Changes in Cluster Management

These improvements are GA1.

  • You can configure a custom Azure role for the application that launches QDS clusters.
  • QDS clusters now support B Series, M Series, L Series, Ev3 Series, and Dv3 series instance types.
  • QDS clusters now support NCv2 and ND series GPU instances.
  • QDS is supported in the Azure Netherlands region.
  • QDS supports soft enforcement of cluster permissions at the object level. When you select one permission iIn the Manage Permissions dialog for a cluster, additional cluster permissions are automatically selected. You can disable those additional permissions if you decide to, but Qubole strongly recommends you accept them. See the documentation for more information.

Changes in Data Management

These improvements are GA.

  • QDS clusters support data-at-rest encryption (Azure Key Vault support).
  • QDS provides T-SQL support for queries against a data store. This allows PolyBase data transfers from Azure storage to an SQL Data Warehouse after Qubole ETL.
  • The problem of output write failures after partial file writes to object storage has been fixed.

Changes in Hive

These improvements are GA2.

  • Running Hive 2.1 on the Coordinator node is still supported but is no longer the default.
  • QDS supports Hive metadata caching.

Changes in Notebooks

These enhancements are GA3.

  • Existing Spark interpreters have been made compact. Properties whose values are not explicitly overridden are removed from the interpreters and the values of those properties are set to the cluster defaults.
  • For help in debugging TTransport exceptions, a hyperlink to the FAQ that contains the solution has been added in the paragraph output.
  • The UI provides better scrolling while a notebook is being loaded.

Changes in Presto

  • QDS supports Presto 0.193 on Presto clusters OpenBeta.

    Improvements include autoscaling; user-defined functions (UDFs); a faster Rubix client; and the Kinesis connector.

Changes in Spark

  • QDS now supports Spark 2.2.1; this version is reflected as 2.2 latest (2.2.1) in the Spark cluster UI. All 2.2.0 clusters are automatically upgraded to 2.2.1 in accordance with Qubole’s Spark versioning policy.

Note

Spark 2.2.1 as the latest version will be rolled out in a patch after the R52 release.

See also New Beta Features (Support Ticket Required).

GDPR Readiness

As part of GDPR readiness, Qubole has updated its privacy policy.
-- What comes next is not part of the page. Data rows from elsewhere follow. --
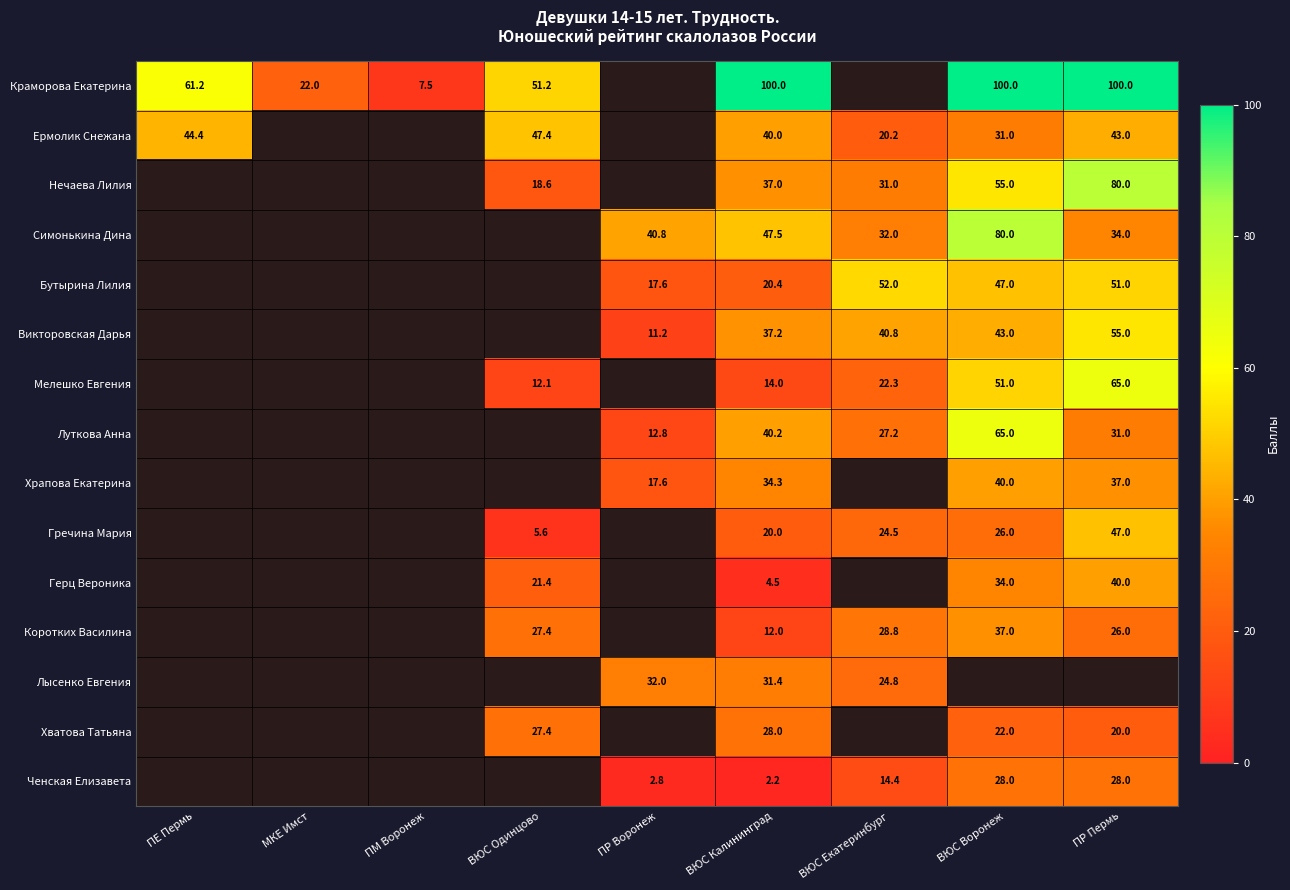

What is the sum of the Краморова Екатерина values at ВЮС Одинцово and ПР Пермь?

151.2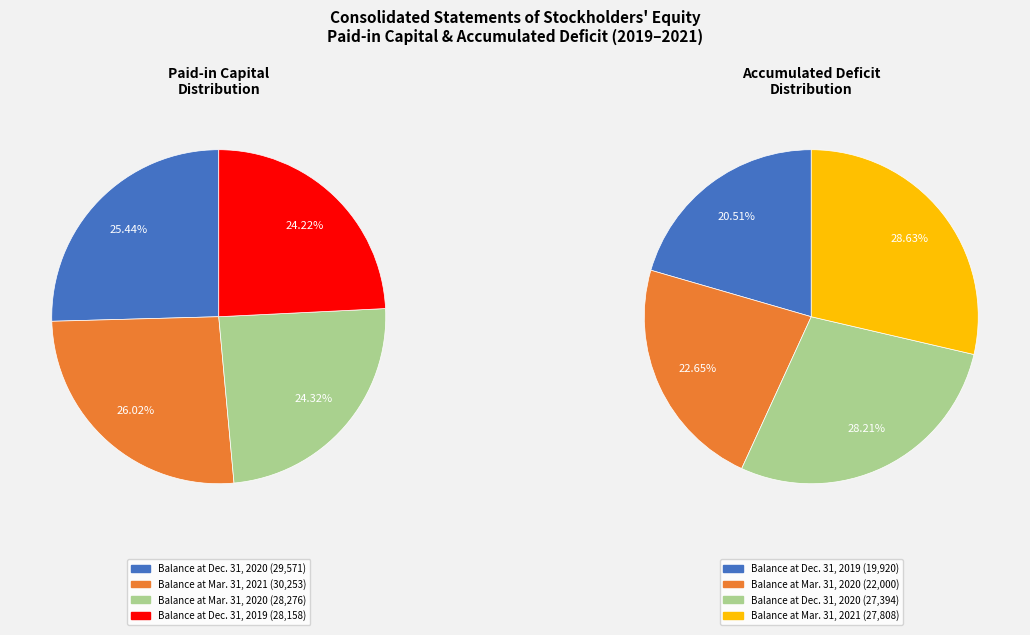

Is there a majority slice in this chart?

No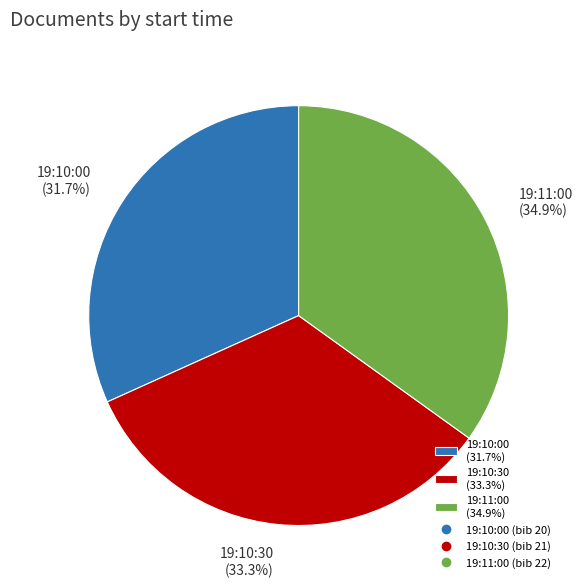

To the nearest percent, what percentage of the pie is 19:11:00?

35%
The updated privacy policy explains how Qubole will collect, use, disclose, and share personal data that belongs to QDS users.
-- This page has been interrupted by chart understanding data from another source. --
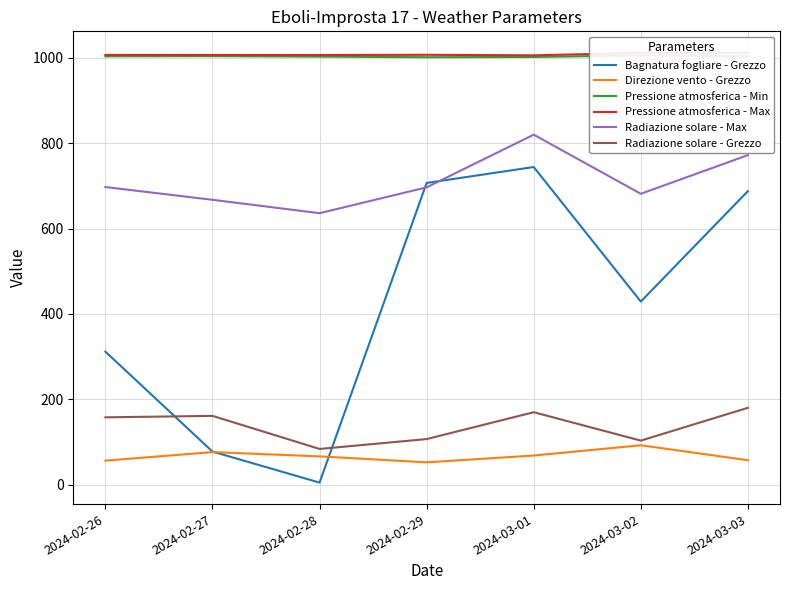

True or false: Bagnatura fogliare - Grezzo and Pressione atmosferica - Min intersect in this chart.

False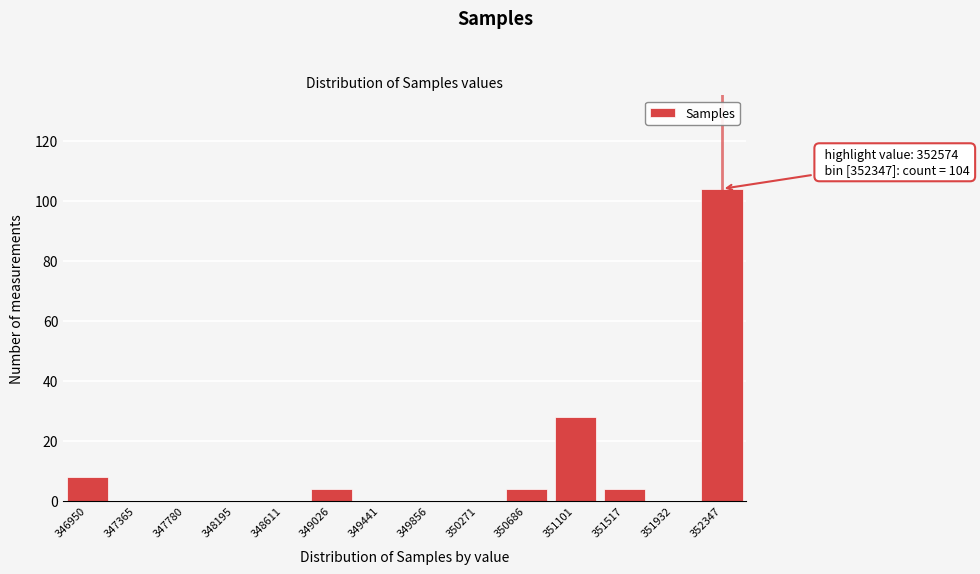

Reading right to left, transcribe all the data shown in this chart.

352347=104	351932=0	351517=4	351101=28	350686=4	350271=0	349856=0	349441=0	349026=4	348611=0	348195=0	347780=0	347365=0	346950=8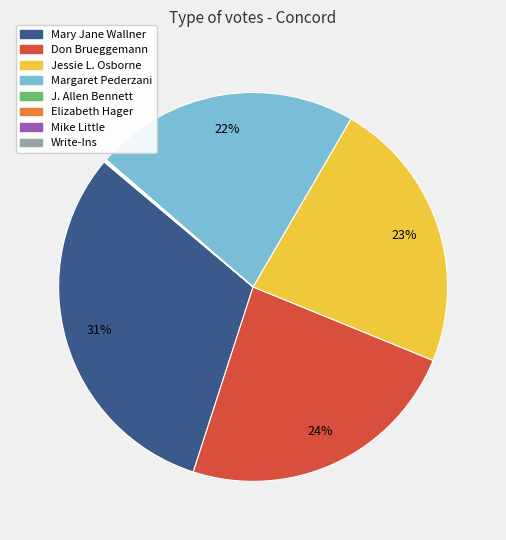

Approximately how many times larger is the value at Jessie L. Osborne compared to Margaret Pederzani?

1.0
As part of the Sign up process, when personal information such as name, email ID, company, title, location, and phone number is collected from a new user, he will be asked to give consent to Qubole’s Privacy Policy and Terms of Service, by selecting the associated check box before proceeding further in the Sign up process.

An existing user, during a fresh login, will be asked to provide consent to Qubole for processing his personal data by selecting the Privacy Policy and Terms of Service check boxes. This will be required to successfully log into the QDS platform. The consent will be collected using a one-time pop-up which will not be shown to users during subsequent sign-ins. The same pop-up requesting for consent will be displayed when a user is invited to join QDS.